---
license: llama2
language:
- en
base_model:
- meta-llama/CodeLlama-13b-hf
pipeline_tag: text-generation
tags:
- code
- gguf
- llama.cpp
- llmstudio
---
# Model Card for TestGen-Dart v0.2 (GGUF Version)

This model card provides information about **TestGen-Dart v0.2 (GGUF Version)**, a fine-tuned version of Meta's Code Llama 13B model, optimized for generating unit tests in Dart for mobile applications. This GGUF-quantized model is designed to run efficiently with frameworks like **LLMStudio** and **llama.cpp**, enabling deployment on resource-constrained hardware while maintaining robust performance.

---

## Model Details

### Model Description

**TestGen-Dart v0.2** is a fine-tuned version of Code Llama 13B, specifically adapted for generating unit test cases for Dart code. The GGUF quantization enables its use on lightweight, consumer-grade systems without significant performance loss.

- **Developed by:** Jacob Hoffmann, Demian Frister (Karlsruhe Institute of Technology - KIT, AIFB-BIS)  
- **Funded by:** Helmholtz Association's Initiative and Networking Fund on the HAICORE@FZJ partition  
- **Shared by:** Jacob Hoffmann, Demian Frister  
- **Model type:** Fine-tuned Code Llama 13B for test generation in Dart  
- **Language(s):** English  
- **License:** LLaMA 2 Community License  
- **Finetuned from model:** Meta's Code Llama 13B  

### Model Sources

- **Repository:** [GitHub Repository](https://github.com/example/repo) (placeholder)  
- **Paper:** ["Generating Software Tests for Mobile Applications Using Fine-Tuned Large Language Models"](https://doi.org/10.1145/3644032.3644454) (published in AST '24)  
- **Demo:** Coming soon  

---

## Uses

### Direct Use

The model can be used in a zero-shot setting with **llama.cpp** or **LLMStudio** to generate unit tests in Dart.

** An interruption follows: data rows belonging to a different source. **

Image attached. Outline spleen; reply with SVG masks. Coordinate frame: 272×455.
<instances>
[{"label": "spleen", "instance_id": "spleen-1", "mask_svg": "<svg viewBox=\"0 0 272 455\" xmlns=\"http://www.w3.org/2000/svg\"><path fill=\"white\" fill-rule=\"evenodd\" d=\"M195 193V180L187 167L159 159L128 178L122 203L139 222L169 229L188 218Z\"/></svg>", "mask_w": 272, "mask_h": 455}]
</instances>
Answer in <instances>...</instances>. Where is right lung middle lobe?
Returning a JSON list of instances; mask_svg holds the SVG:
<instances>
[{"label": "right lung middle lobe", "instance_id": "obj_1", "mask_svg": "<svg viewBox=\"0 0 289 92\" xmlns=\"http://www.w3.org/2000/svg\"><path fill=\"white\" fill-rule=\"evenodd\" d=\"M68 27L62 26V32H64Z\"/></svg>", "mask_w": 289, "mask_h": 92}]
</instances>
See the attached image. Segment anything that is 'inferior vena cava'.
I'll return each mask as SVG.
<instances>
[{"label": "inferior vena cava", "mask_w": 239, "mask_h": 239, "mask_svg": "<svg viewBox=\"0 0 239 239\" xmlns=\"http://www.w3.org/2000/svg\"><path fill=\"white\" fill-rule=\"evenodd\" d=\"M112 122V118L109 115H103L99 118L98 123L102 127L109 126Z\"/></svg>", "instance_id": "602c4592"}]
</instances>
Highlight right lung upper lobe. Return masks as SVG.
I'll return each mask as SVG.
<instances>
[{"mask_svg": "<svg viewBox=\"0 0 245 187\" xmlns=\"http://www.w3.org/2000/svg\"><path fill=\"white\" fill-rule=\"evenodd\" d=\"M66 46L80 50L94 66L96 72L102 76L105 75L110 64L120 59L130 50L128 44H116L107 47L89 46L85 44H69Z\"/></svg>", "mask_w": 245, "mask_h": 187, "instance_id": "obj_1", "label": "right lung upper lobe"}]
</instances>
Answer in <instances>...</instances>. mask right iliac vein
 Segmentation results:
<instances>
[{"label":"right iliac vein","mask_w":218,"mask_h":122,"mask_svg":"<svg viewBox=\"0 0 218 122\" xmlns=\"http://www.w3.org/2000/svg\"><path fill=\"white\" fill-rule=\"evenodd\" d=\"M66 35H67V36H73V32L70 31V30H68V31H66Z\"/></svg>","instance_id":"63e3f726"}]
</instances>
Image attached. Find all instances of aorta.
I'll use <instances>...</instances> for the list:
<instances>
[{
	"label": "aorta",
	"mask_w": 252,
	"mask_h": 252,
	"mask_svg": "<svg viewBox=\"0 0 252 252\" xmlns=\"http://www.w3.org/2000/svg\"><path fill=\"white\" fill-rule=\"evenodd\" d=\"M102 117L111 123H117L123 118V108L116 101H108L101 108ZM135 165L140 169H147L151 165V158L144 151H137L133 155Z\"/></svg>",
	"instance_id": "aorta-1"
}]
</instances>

Provide the class code as input, and the model outputs structured unit tests using Dart's `test` package.

### Downstream Use

This model is suitable for integration into developer tools, IDE extensions, or continuous integration pipelines to automate test generation for Dart-based applications.

### Out-of-Scope Use

- Do not use this model for tasks unrelated to Dart test generation.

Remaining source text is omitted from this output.